(Prompt): Set down, word for word, the part of the bisphosphonate osteonecrosis passage below starting at "Consequently, the aim" and ending at "root canal therapy.".

(Text segment):
Due to its mechanism of action, Marx[3],[4] warned of a new complication, bisphosphonate-related maxillary chemo-osteonecrosis, in 2003. This pathology is an exposure of bone tissue located in the arches (maxillary, mandibular, or both) that persists for more than 6–8 weeks, associated with bisphosphonate therapy and in the absence of previous radiotherapy.[5],[6] Although the etiology of this pathology has not been fully elucidated,[2] there are two hypotheses that could explain its appearance. The first is related to the pharmacodynamics of the drug itself and the second to the risk factors that trigger it.

Pharmacodynamics and mechanism of action of bisphosphonates

Bisphosphonates present special predilection for bone (inhibit normal bone homeostasis). The arches, due to their high rate of bone turnover have a greater predisposition to the appearance of maxillary chemo-osteonecrosis. In addition, these drugs suppress angiogenesis and osteonecrosis is considered an interruption of vascular supply. For all these reasons, bisphosphonates provoke a modulatory and dysfunctional effect on the immune system, develop an environment more prone to delay healing and correct tissue healing, as well as favoring maxillary chemo-osteonecrosis.[1],[2],[7]

Triggering risk factors

Local factors such as infection/inflammation, oral surgery, prosthetic or mucosal trauma, ulcers, periodontal disease, poor oral hygiene; systemic and demographic factors such as endocrine disorders (obesity, diabetes), tobacco, alcohol, age, race, among other genetic factors (Cytochrome P450, nucleotide polymorphisms (single nucleotide polymorphism). The duration, dose, type, and potency of bisphosphonates are also taken into account.[3],[8]

In 2009, the American Association of Oral and Maxillofacial Surgeons published a consensus advocating that in patients undergoing therapy with intravenous bisphosphonates and nonrestorable teeth, the most conservative and least traumatic therapy possible should be performed instead of tooth extraction,[6] thus reducing the possibility of spreading infection and inflammation to the periapical tissues.[9],[10] Invasive dental procedures (exodontia, dental implants, or periodontal surgery) are more frequently related to the appearance of BRONJ, without forgetting that infection, periodontal or endodontic, can also contribute to its development.[11]

Consequently, the aim of the present work was to prepare a literature review with studies that include endodontic treatment in patients on bisphosphonate therapy and the possible relationship with maxillary chemo-osteonecrosis due to bisphosphonates, in order to establish recommendations on the management of patients on bisphosphonate therapy who are going to undergo root canal therapy.

(Dataset excerpts):

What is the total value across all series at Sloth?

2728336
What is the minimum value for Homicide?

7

(Completed task):
Consequently, the aim of the present work was to prepare a literature review with studies that include endodontic treatment in patients on bisphosphonate therapy and the possible relationship with maxillary chemo-osteonecrosis due to bisphosphonates, in order to establish recommendations on the management of patients on bisphosphonate therapy who are going to undergo root canal therapy.